Project Hope has enabled more than 100,000 dropouts to return to school in southwest China's Guizhou Province since the project was initiated in the province in 1990, according to the province's youth and children's foundation.
Deng Shoucheng, secretary general of the foundation, said that the province has received approximately 200 million yuan (US$24.18 million) in donations since 1990, allowing it to build 1,000 Project Hope schools.
The province has also used the donations to train more than 500teachers, establish libraries for more than 300 primary schools in rural areas and equip 438 primary schools in rural areas with computers, TV sets and audio-visual equipment, provided by Project Hope.
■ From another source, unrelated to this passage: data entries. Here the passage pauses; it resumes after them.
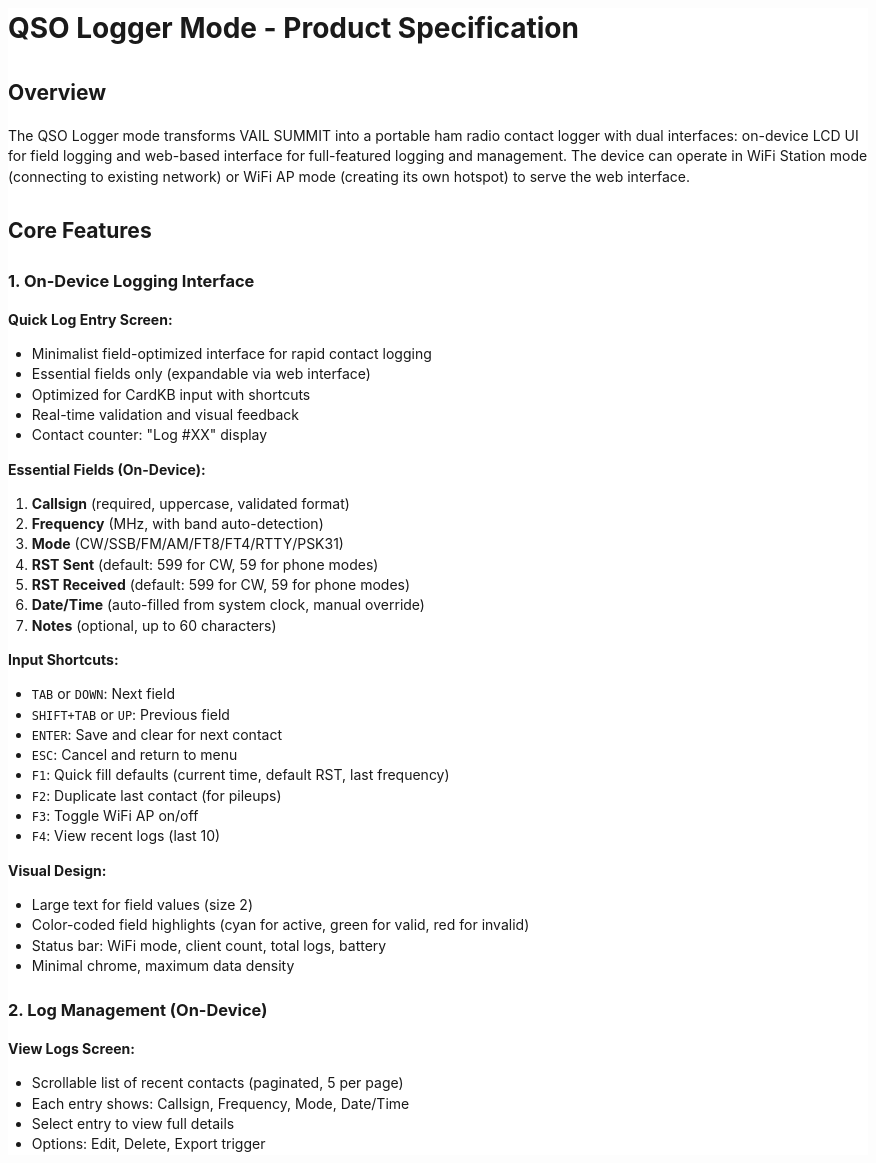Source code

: # QSO Logger Mode - Product Specification

## Overview

The QSO Logger mode transforms VAIL SUMMIT into a portable ham radio contact logger with dual interfaces: on-device LCD UI for field logging and web-based interface for full-featured logging and management. The device can operate in WiFi Station mode (connecting to existing network) or WiFi AP mode (creating its own hotspot) to serve the web interface.

## Core Features

### 1. On-Device Logging Interface

**Quick Log Entry Screen:**
- Minimalist field-optimized interface for rapid contact logging
- Essential fields only (expandable via web interface)
- Optimized for CardKB input with shortcuts
- Real-time validation and visual feedback
- Contact counter: "Log #XX" display

**Essential Fields (On-Device):**
1. **Callsign** (required, uppercase, validated format)
2. **Frequency** (MHz, with band auto-detection)
3. **Mode** (CW/SSB/FM/AM/FT8/FT4/RTTY/PSK31)
4. **RST Sent** (default: 599 for CW, 59 for phone modes)
5. **RST Received** (default: 599 for CW, 59 for phone modes)
6. **Date/Time** (auto-filled from system clock, manual override)
7. **Notes** (optional, up to 60 characters)

**Input Shortcuts:**
- `TAB` or `DOWN`: Next field
- `SHIFT+TAB` or `UP`: Previous field
- `ENTER`: Save and clear for next contact
- `ESC`: Cancel and return to menu
- `F1`: Quick fill defaults (current time, default RST, last frequency)
- `F2`: Duplicate last contact (for pileups)
- `F3`: Toggle WiFi AP on/off
- `F4`: View recent logs (last 10)

**Visual Design:**
- Large text for field values (size 2)
- Color-coded field highlights (cyan for active, green for valid, red for invalid)
- Status bar: WiFi mode, client count, total logs, battery
- Minimal chrome, maximum data density

### 2. Log Management (On-Device)

**View Logs Screen:**
- Scrollable list of recent contacts (paginated, 5 per page)
- Each entry shows: Callsign, Frequency, Mode, Date/Time
- Select entry to view full details
- Options: Edit, Delete, Export trigger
China launched Project Hope on October 30, 1989 to pool donations to help impoverished rural school children to complete primary school education. Since its inauguration, Project Hope has received more than 2.2 billion yuan (US$265 million) in donations from domestic and overseas sources including individuals, government organizations and major transnational corporations. By November 2004, 2.6 million needy students in China had benefited from the project.
China faces serious challenges in providing universal education to its population of 1.3 billion and particularly to its rural population despite steady progress made in this field over the past years.
In some outlying mountain regions and areas inhabited by ethnic minorities, many children of needy families still cannot afford to go to school, and every year about one million pupils drop out of school to help support their families.
There are still 200,000 children dropping out of school due to financial difficulties in Guizhou each year.